**Task brief**
Each line of the data must be given back verbatim, with pictures removed.

---- Data records

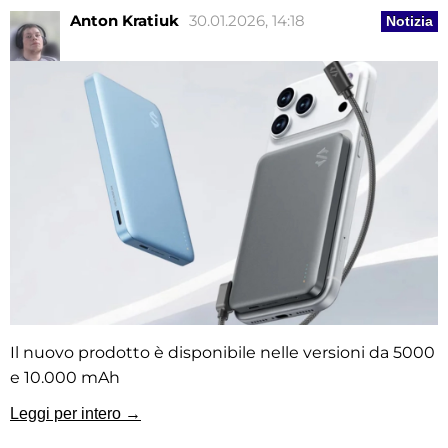
Anton Kratiuk
30.01.2026, 14:18
Notizia
Il nuovo prodotto è disponibile nelle versioni da 5000
e 10.000 mAh
Leggi per intero →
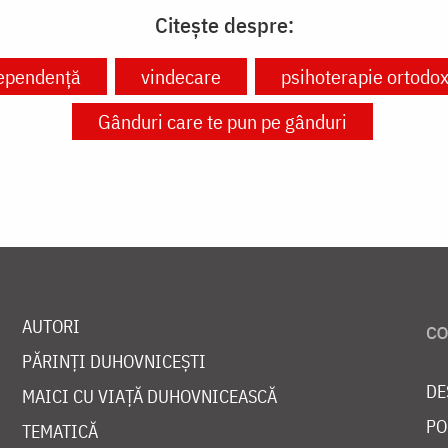
Citește despre:
ependență
vindecare
psihoterapie ortodo
Gânduri care te pun pe gânduri
AUTORI
PĂRINȚI DUHOVNICEȘTI
DE
MAICI CU VIAȚĂ DUHOVNICEASCĂ
PO
TEMATICĂ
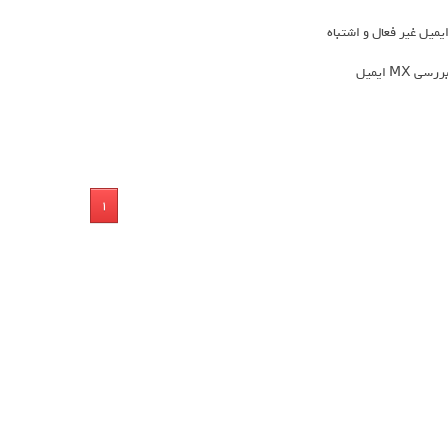
یمیل غیر فعال و اشتباه
ررسی MX ایمیل
1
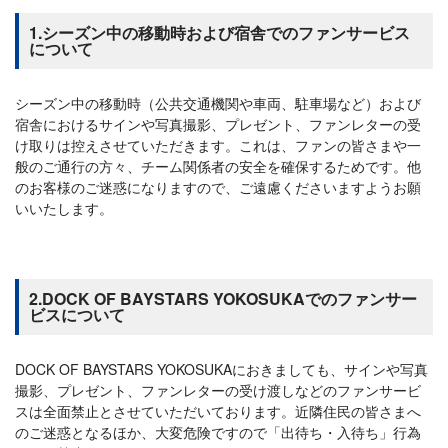
1.シーズン中の移動時および宿舎でのファンサービス
について
シーズン中の移動時（公共交通機関や車両、駐車場など）および
宿舎におけるサインや写真撮影、プレゼント、ファンレターの受
け取りは控えさせていただきます。これは、ファンの皆さまや一
般のご通行の方々、チーム関係者の安全を確保するためです。他
のお客様のご迷惑になりますので、ご遠慮くださいますようお願
いいたします。
2.DOCK OF BAYSTARS YOKOSUKAでのファンサー
ビスについて
DOCK OF BAYSTARS YOKOSUKAにおきましても、サインや写真
撮影、プレゼント、ファンレターの受け渡しなどのファンサービ
スは全面禁止とさせていただいております。近隣住民の皆さまへ
のご迷惑となるほか、大変危険ですので「出待ち・入待ち」行為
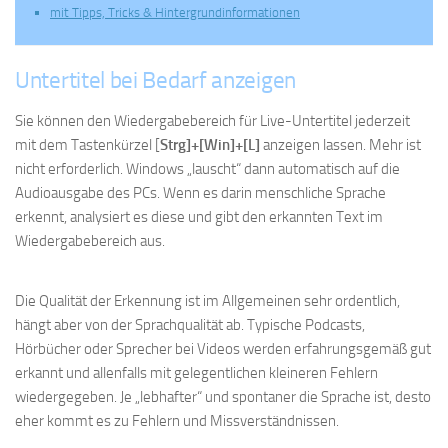
mit Tipps, Tricks & Hintergrundinformationen
Untertitel bei Bedarf anzeigen
Sie können den Wiedergabebereich für Live-Untertitel jederzeit
mit dem Tastenkürzel [
Strg]+[Win]+[L]
anzeigen lassen. Mehr ist
nicht erforderlich. Windows „lauscht“ dann automatisch auf die
Audioausgabe des PCs. Wenn es darin menschliche Sprache
erkennt, analysiert es diese und gibt den erkannten Text im
Wiedergabebereich aus.
Die Qualität der Erkennung ist im Allgemeinen sehr ordentlich,
hängt aber von der Sprachqualität ab. Typische Podcasts,
Hörbücher oder Sprecher bei Videos werden erfahrungsgemäß gut
erkannt und allenfalls mit gelegentlichen kleineren Fehlern
wiedergegeben. Je „lebhafter“ und spontaner die Sprache ist, desto
eher kommt es zu Fehlern und Missverständnissen.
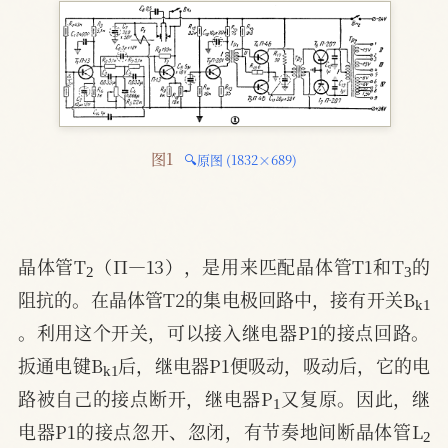
图1 
🔍原图 (1832×689)
2
3
晶体管T
（П—13），是用来匹配晶体管T1和T
的
k
1
阻抗的。在晶体管T2的集电极回路中，接有开关B
。利用这个开关，可以接入继电器P1的接点回路。
k
1
扳通电键B
后，继电器P1便吸动，吸动后，它的电
1
路被自己的接点断开，继电器P
又复原。因此，继
2
电器P1的接点忽开、忽闭，有节奏地间断晶体管L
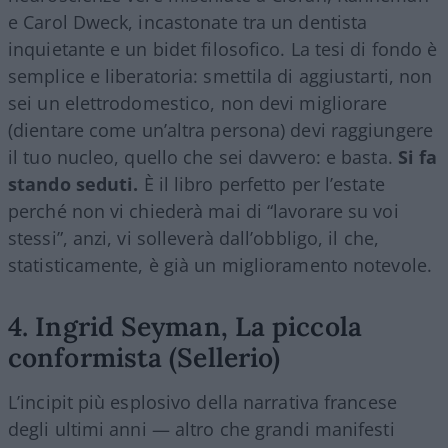
e Carol Dweck, incastonate tra un dentista
inquietante e un bidet filosofico. La tesi di fondo è
semplice e liberatoria: smettila di aggiustarti, non
sei un elettrodomestico, non devi migliorare
(dientare come un’altra persona) devi raggiungere
il tuo nucleo, quello che sei davvero: e basta.
Si fa
stando seduti.
È il libro perfetto per l’estate
perché non vi chiederà mai di “lavorare su voi
stessi”, anzi, vi solleverà dall’obbligo, il che,
statisticamente, è già un miglioramento notevole.
4. Ingrid Seyman, La piccola
conformista (Sellerio)
L’incipit più esplosivo della narrativa francese
degli ultimi anni — altro che grandi manifesti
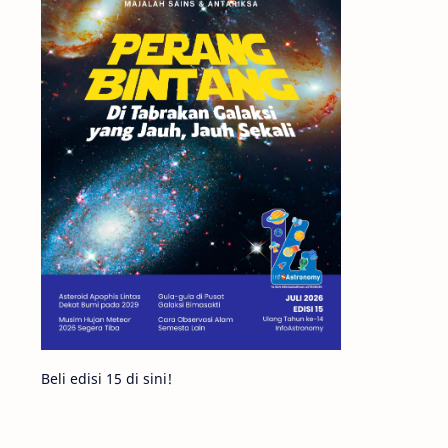
Matahari
Mars
Planet Katai
Featured
GMT 2016
History
Hoax
Bima Sakti
Meteor
Gerhana
Komet ISON
Jupiter
Planet Kerdil
Bumi
Pengetahuan
Berita
Beli edisi 15 di sini!
Hujan Meteor
Satelit Alami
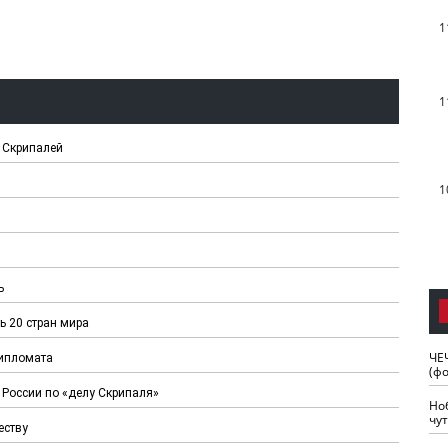
1
1
и Скрипалей
1
ь
ь 20 стран мира
ЧЕ
дипломата
(ф
 России по «делу Скрипаля»
Но
чу
еству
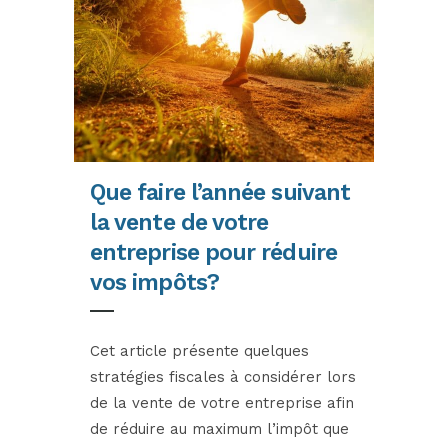
Que faire l’année suivant
la vente de votre
entreprise pour réduire
vos impôts?
Cet article présente quelques
stratégies fiscales à considérer lors
de la vente de votre entreprise afin
de réduire au maximum l’impôt que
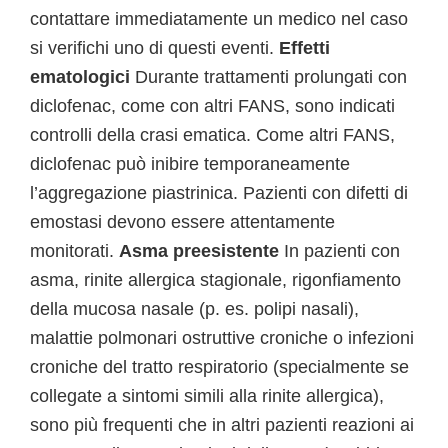
contattare immediatamente un medico nel caso
si verifichi uno di questi eventi.
Effetti
ematologici
Durante trattamenti prolungati con
diclofenac, come con altri FANS, sono indicati
controlli della crasi ematica. Come altri FANS,
diclofenac può inibire temporaneamente
l’aggregazione piastrinica. Pazienti con difetti di
emostasi devono essere attentamente
monitorati.
Asma preesistente
In pazienti con
asma, rinite allergica stagionale, rigonfiamento
della mucosa nasale (p. es. polipi nasali),
malattie polmonari ostruttive croniche o infezioni
croniche del tratto respiratorio (specialmente se
collegate a sintomi simili alla rinite allergica),
sono più frequenti che in altri pazienti reazioni ai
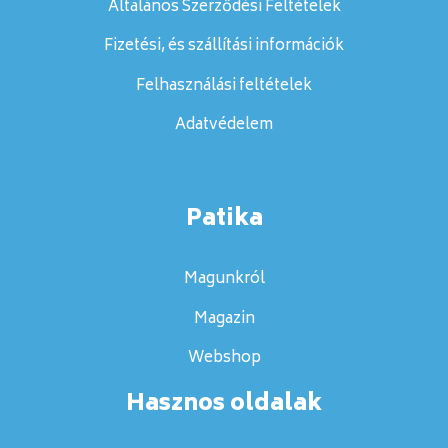
Általános Szerződési Feltételek
Fizetési, és szállítási információk
Felhasználási feltételek
Adatvédelem
Patika
Magunkról
Magazin
Webshop
Hasznos oldalak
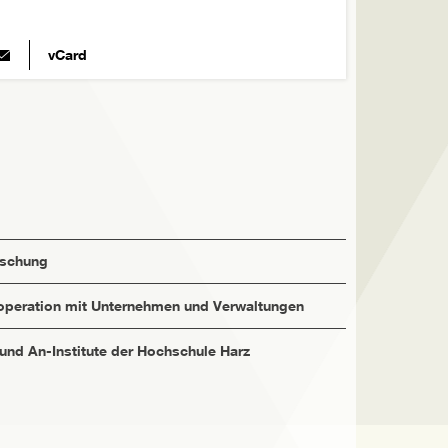
vCard
rschung
peration mit Unternehmen und Verwaltungen
 und An-Institute der Hochschule Harz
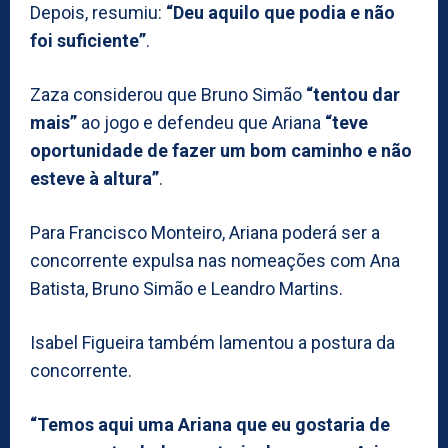
Depois, resumiu:
“Deu aquilo que podia e não
foi suficiente”
.
Zaza considerou que Bruno Simão
“tentou dar
mais”
ao jogo e defendeu que Ariana
“teve
oportunidade de fazer um bom caminho e não
esteve à altura”
.
Para Francisco Monteiro, Ariana poderá ser a
concorrente expulsa nas nomeações com Ana
Batista, Bruno Simão e Leandro Martins.
Isabel Figueira também lamentou a postura da
concorrente.
“Temos aqui uma Ariana que eu gostaria de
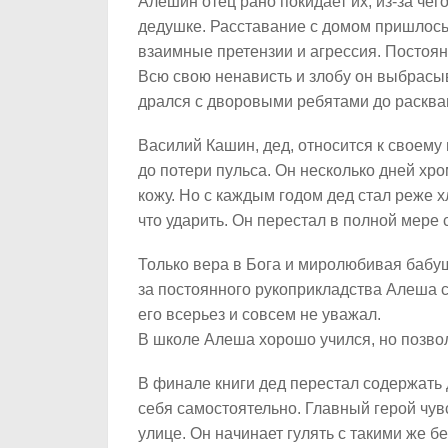
Алешин отец рано покидает их, из-за че
дедушке. Расставание с домом пришлось
взаимные претензии и агрессия. Постоя
Всю свою ненависть и злобу он выбрасыв
дрался с дворовыми ребятами до раскв
Василий Кашин, дед, относится к своему
до потери пульса. Он несколько дней хро
кожу. Но с каждым годом дед стал реже х
что ударить. Он перестал в полной мере
Только вера в Бога и миролюбивая бабуш
за постоянного рукоприкладства Алеша с
его всерьез и совсем не уважал.
В школе Алеша хорошо учился, но позво
В финале книги дед перестал содержать
себя самостоятельно. Главный герой чув
улице. Он начинает гулять с такими же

--------

**Reply to the exercise**
Anton Kratiuk
30.01.2026, 14:18
Notizia
Il nuovo prodotto è disponibile nelle versioni da 5000
e 10.000 mAh
Leggi per intero →
Citește despre:
ependență
vindecare
psihoterapie ortodo
Gânduri care te pun pe gânduri
AUTORI
PĂRINȚI DUHOVNICEȘTI
DE
MAICI CU VIAȚĂ DUHOVNICEASCĂ
PO
TEMATICĂ
یمیل غیر فعال و اشتباه
ررسی MX ایمیل
1
1.シーズン中の移動時および宿舎でのファンサービス
について
シーズン中の移動時（公共交通機関や車両、駐車場など）および
宿舎におけるサインや写真撮影、プレゼント、ファンレターの受
け取りは控えさせていただきます。これは、ファンの皆さまや一
般のご通行の方々、チーム関係者の安全を確保するためです。他
のお客様のご迷惑になりますので、ご遠慮くださいますようお願
いいたします。
2.DOCK OF BAYSTARS YOKOSUKAでのファンサー
ビスについて
DOCK OF BAYSTARS YOKOSUKAにおきましても、サインや写真
撮影、プレゼント、ファンレターの受け渡しなどのファンサービ
スは全面禁止とさせていただいております。近隣住民の皆さまへ
のご迷惑となるほか、大変危険ですので「出待ち・入待ち」行為
mit Tipps, Tricks & Hintergrundinformationen
Untertitel bei Bedarf anzeigen
Sie können den Wiedergabebereich für Live-Untertitel jederzeit
mit dem Tastenkürzel [
Strg]+[Win]+[L]
anzeigen lassen. Mehr ist
nicht erforderlich. Windows „lauscht“ dann automatisch auf die
Audioausgabe des PCs. Wenn es darin menschliche Sprache
erkennt, analysiert es diese und gibt den erkannten Text im
Wiedergabebereich aus.
Die Qualität der Erkennung ist im Allgemeinen sehr ordentlich,
hängt aber von der Sprachqualität ab. Typische Podcasts,
Hörbücher oder Sprecher bei Videos werden erfahrungsgemäß gut
erkannt und allenfalls mit gelegentlichen kleineren Fehlern
wiedergegeben. Je „lebhafter“ und spontaner die Sprache ist, desto
eher kommt es zu Fehlern und Missverständnissen.
图1 
🔍原图 (1832×689)
2
3
晶体管T
（П—13），是用来匹配晶体管T1和T
的
k
1
阻抗的。在晶体管T2的集电极回路中，接有开关B
。利用这个开关，可以接入继电器P1的接点回路。
k
1
扳通电键B
后，继电器P1便吸动，吸动后，它的电
1
路被自己的接点断开，继电器P
又复原。因此，继
2
电器P1的接点忽开、忽闭，有节奏地间断晶体管L
e Carol Dweck, incastonate tra un dentista
inquietante e un bidet filosofico. La tesi di fondo è
semplice e liberatoria: smettila di aggiustarti, non
sei un elettrodomestico, non devi migliorare
(dientare come un’altra persona) devi raggiungere
il tuo nucleo, quello che sei davvero: e basta.
Si fa
stando seduti.
È il libro perfetto per l’estate
perché non vi chiederà mai di “lavorare su voi
stessi”, anzi, vi solleverà dall’obbligo, il che,
statisticamente, è già un miglioramento notevole.
4. Ingrid Seyman, La piccola
conformista (Sellerio)
L’incipit più esplosivo della narrativa francese
degli ultimi anni — altro che grandi manifesti
Matahari
Mars
Planet Katai
Featured
GMT 2016
History
Hoax
Bima Sakti
Meteor
Gerhana
Komet ISON
Jupiter
Planet Kerdil
Bumi
Pengetahuan
Berita
Beli edisi 15 di sini!
Hujan Meteor
Satelit Alami
1
1
и Скрипалей
1
ь
ь 20 стран мира
ЧЕ
дипломата
(ф
 России по «делу Скрипаля»
Но
чу
еству
Que faire l’année suivant
la vente de votre
entreprise pour réduire
vos impôts?
Cet article présente quelques
stratégies fiscales à considérer lors
de la vente de votre entreprise afin
de réduire au maximum l’impôt que
contattare immediatamente un medico nel caso
si verifichi uno di questi eventi.
Effetti
ematologici
Durante trattamenti prolungati con
diclofenac, come con altri FANS, sono indicati
controlli della crasi ematica. Come altri FANS,
diclofenac può inibire temporaneamente
l’aggregazione piastrinica. Pazienti con difetti di
emostasi devono essere attentamente
monitorati.
Asma preesistente
In pazienti con
asma, rinite allergica stagionale, rigonfiamento
della mucosa nasale (p. es. polipi nasali),
malattie polmonari ostruttive croniche o infezioni
croniche del tratto respiratorio (specialmente se
collegate a sintomi simili alla rinite allergica),
sono più frequenti che in altri pazienti reazioni ai
Általános Szerződési Feltételek
Fizetési, és szállítási információk
Felhasználási feltételek
Adatvédelem
Patika
Magunkról
Magazin
Webshop
Hasznos oldalak
vCard
rschung
peration mit Unternehmen und Verwaltungen
 und An-Institute der Hochschule Harz
Depois, resumiu:
“Deu aquilo que podia e não
foi suficiente”
.
Zaza considerou que Bruno Simão
“tentou dar
mais”
ao jogo e defendeu que Ariana
“teve
oportunidade de fazer um bom caminho e não
esteve à altura”
.
Para Francisco Monteiro, Ariana poderá ser a
concorrente expulsa nas nomeações com Ana
Batista, Bruno Simão e Leandro Martins.
Isabel Figueira também lamentou a postura da
concorrente.
“Temos aqui uma Ariana que eu gostaria de
Алешин отец рано покидает их, из-за че
дедушке. Расставание с домом пришлось
взаимные претензии и агрессия. Постоя
Всю свою ненависть и злобу он выбрасыв
дрался с дворовыми ребятами до раскв
Василий Кашин, дед, относится к своему
до потери пульса. Он несколько дней хро
кожу. Но с каждым годом дед стал реже х
что ударить. Он перестал в полной мере
Только вера в Бога и миролюбивая бабуш
за постоянного рукоприкладства Алеша с
его всерьез и совсем не уважал.
В школе Алеша хорошо учился, но позво
В финале книги дед перестал содержать
себя самостоятельно. Главный герой чув
улице. Он начинает гулять с такими же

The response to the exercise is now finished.